◆ **AIM OF THE EXERCISE**:
This exercise calls for the records to be returned exactly, with images removed.

(RECORDED DATA Opens)

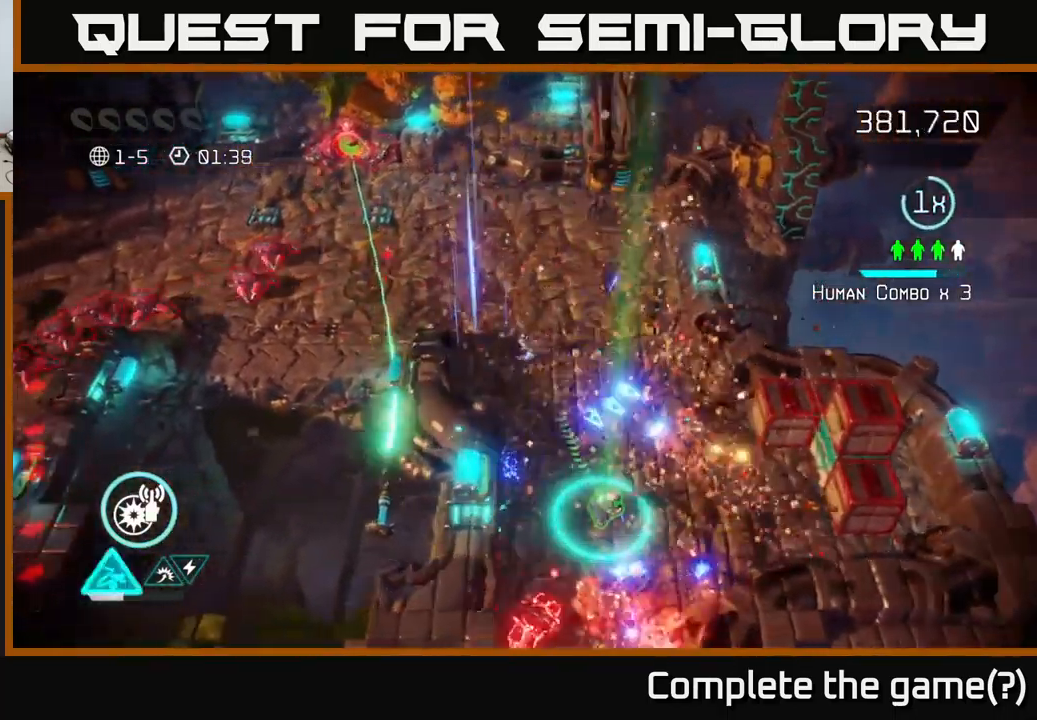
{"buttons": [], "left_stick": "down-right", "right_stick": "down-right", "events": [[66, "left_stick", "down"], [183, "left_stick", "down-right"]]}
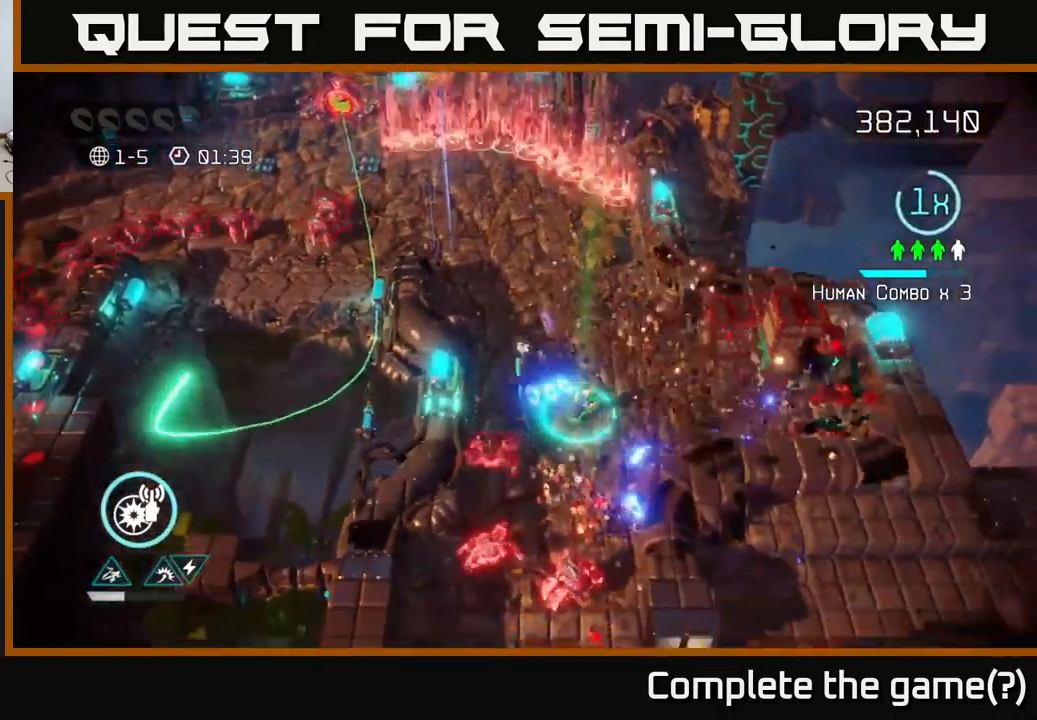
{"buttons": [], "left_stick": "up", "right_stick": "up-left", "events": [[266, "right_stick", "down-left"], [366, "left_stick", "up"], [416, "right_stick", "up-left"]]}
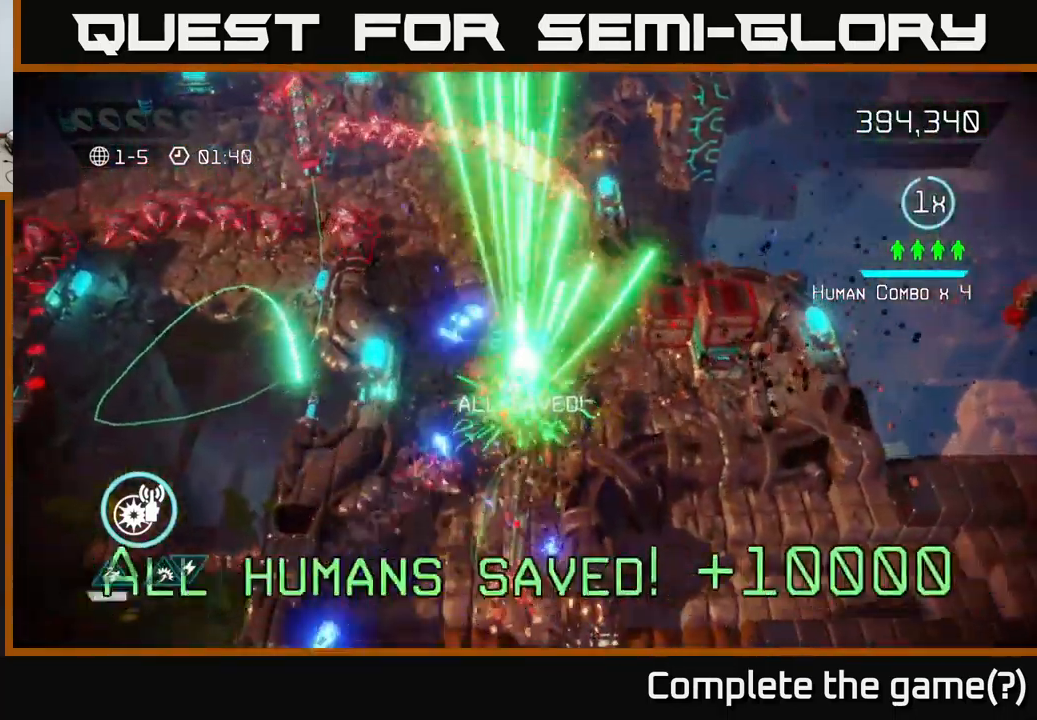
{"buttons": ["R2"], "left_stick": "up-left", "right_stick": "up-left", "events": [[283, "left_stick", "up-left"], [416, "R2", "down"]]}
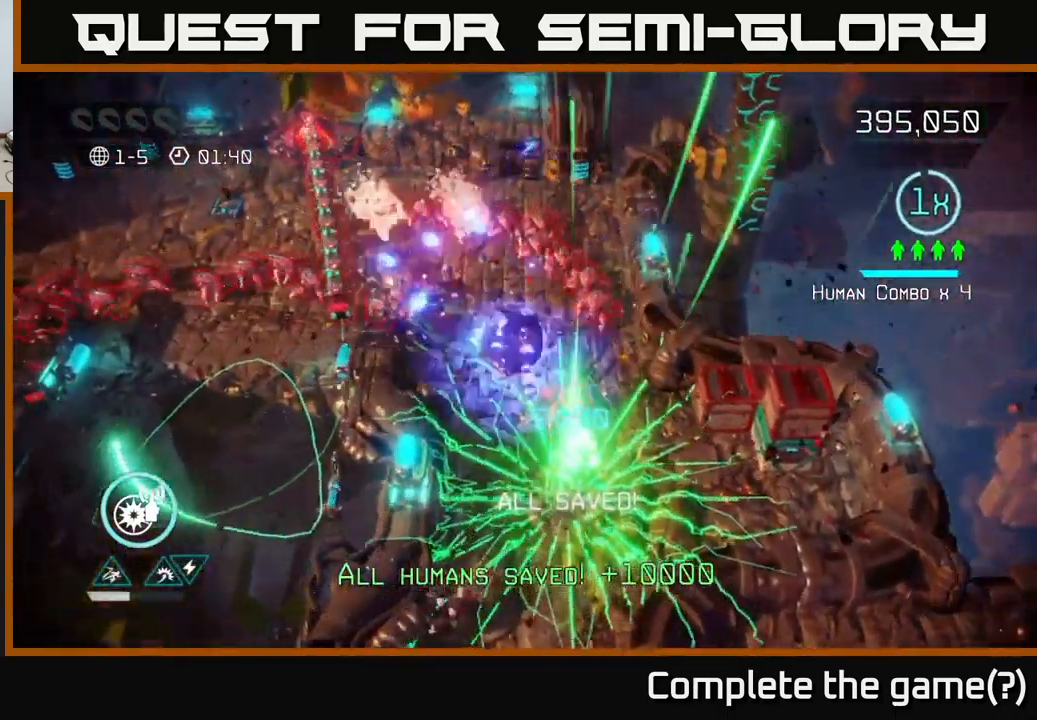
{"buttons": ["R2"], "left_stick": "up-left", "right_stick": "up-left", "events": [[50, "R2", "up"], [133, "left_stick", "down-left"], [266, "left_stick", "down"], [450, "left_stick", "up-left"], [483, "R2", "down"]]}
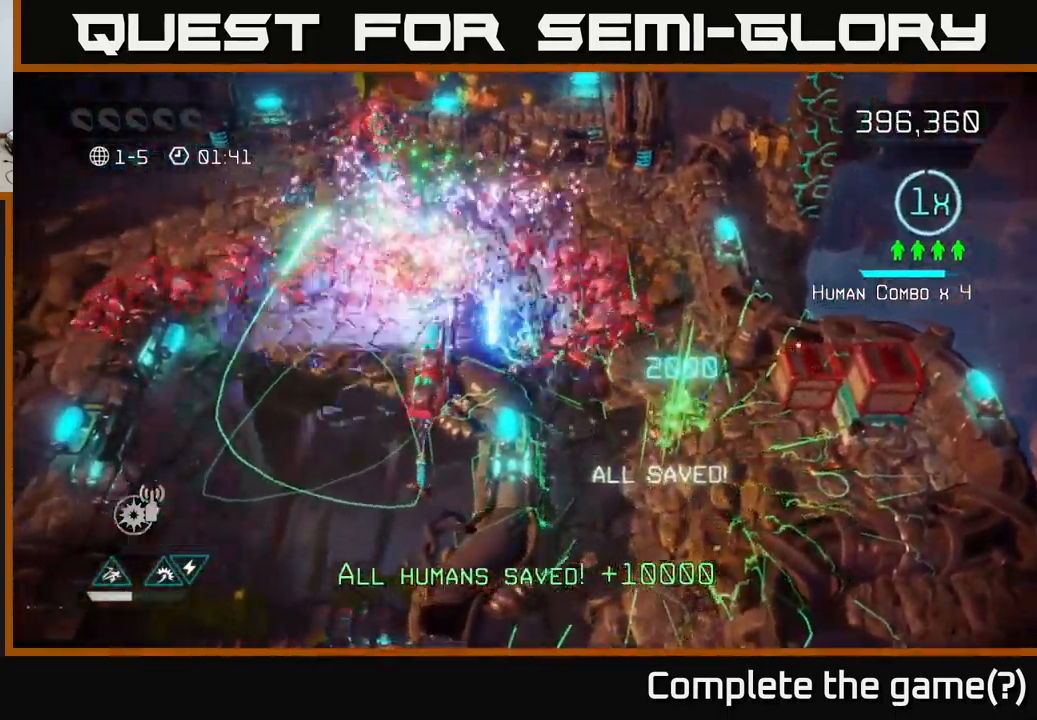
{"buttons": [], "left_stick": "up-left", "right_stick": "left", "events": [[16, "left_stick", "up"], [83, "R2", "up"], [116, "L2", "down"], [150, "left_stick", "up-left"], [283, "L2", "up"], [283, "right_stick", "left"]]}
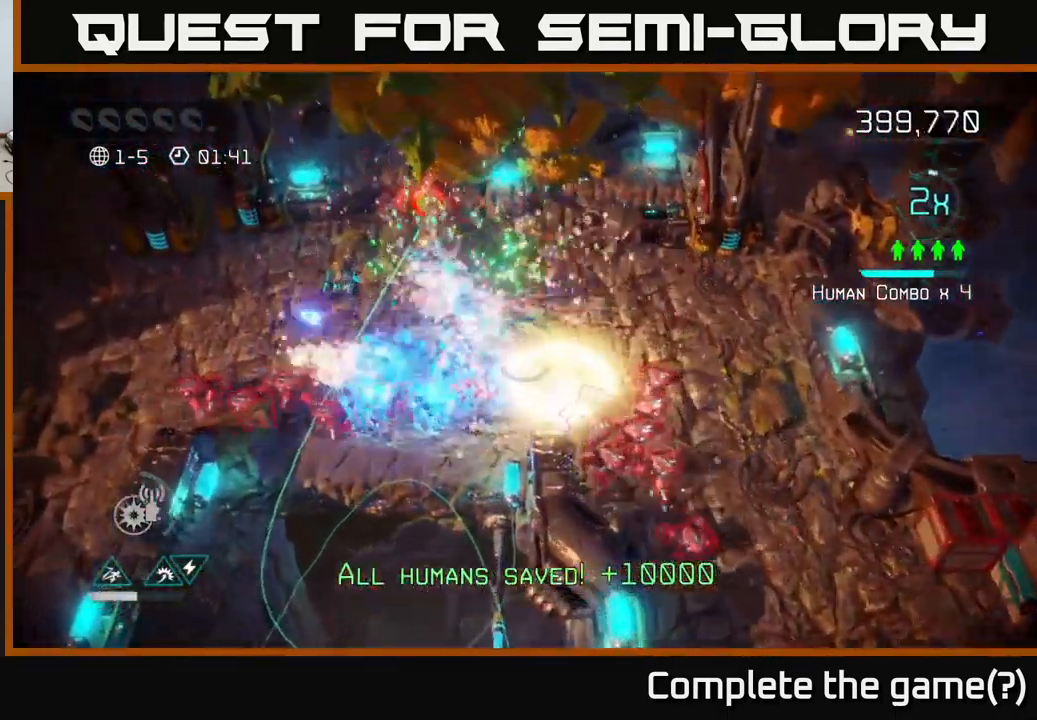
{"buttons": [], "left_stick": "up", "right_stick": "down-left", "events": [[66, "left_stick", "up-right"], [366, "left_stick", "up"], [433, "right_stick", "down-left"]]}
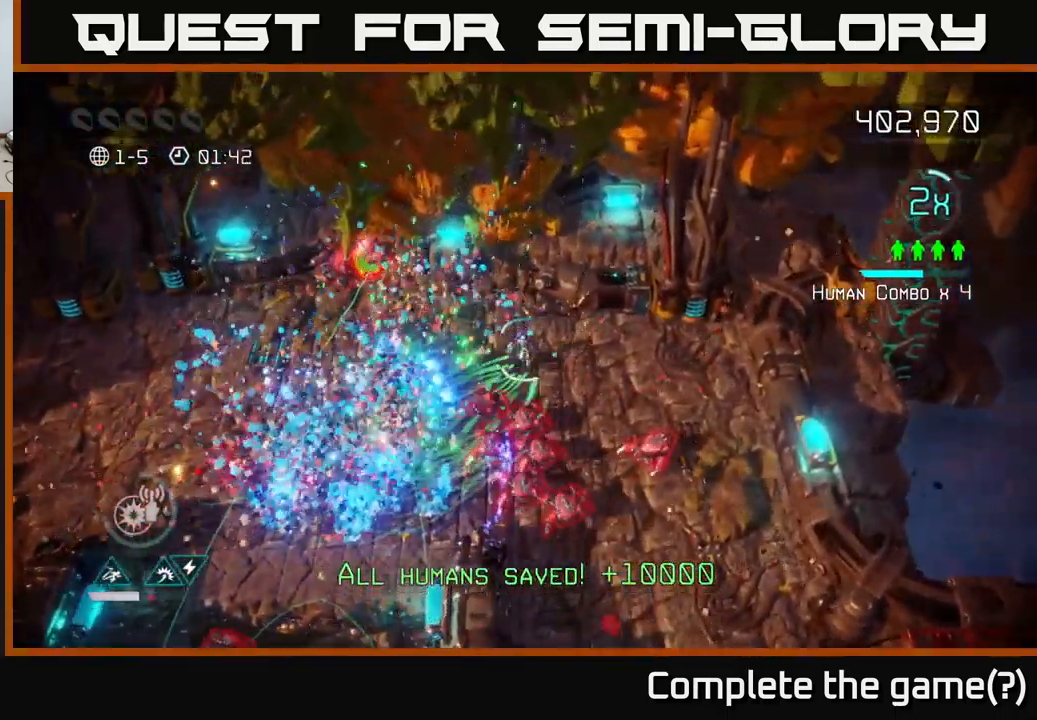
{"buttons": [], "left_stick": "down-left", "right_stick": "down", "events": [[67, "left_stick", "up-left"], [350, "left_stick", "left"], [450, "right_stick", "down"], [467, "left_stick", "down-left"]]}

(RECORDED DATA Closes)

◆ **WRITTEN RESPONSE**:
{"buttons": [], "left_stick": "down-right", "right_stick": "down-right", "events": [[66, "left_stick", "down"], [183, "left_stick", "down-right"]]}
{"buttons": [], "left_stick": "up", "right_stick": "up-left", "events": [[266, "right_stick", "down-left"], [366, "left_stick", "up"], [416, "right_stick", "up-left"]]}
{"buttons": ["R2"], "left_stick": "up-left", "right_stick": "up-left", "events": [[283, "left_stick", "up-left"], [416, "R2", "down"]]}
{"buttons": ["R2"], "left_stick": "up-left", "right_stick": "up-left", "events": [[50, "R2", "up"], [133, "left_stick", "down-left"], [266, "left_stick", "down"], [450, "left_stick", "up-left"], [483, "R2", "down"]]}
{"buttons": [], "left_stick": "up-left", "right_stick": "left", "events": [[16, "left_stick", "up"], [83, "R2", "up"], [116, "L2", "down"], [150, "left_stick", "up-left"], [283, "L2", "up"], [283, "right_stick", "left"]]}
{"buttons": [], "left_stick": "up", "right_stick": "down-left", "events": [[66, "left_stick", "up-right"], [366, "left_stick", "up"], [433, "right_stick", "down-left"]]}
{"buttons": [], "left_stick": "down-left", "right_stick": "down", "events": [[67, "left_stick", "up-left"], [350, "left_stick", "left"], [450, "right_stick", "down"], [467, "left_stick", "down-left"]]}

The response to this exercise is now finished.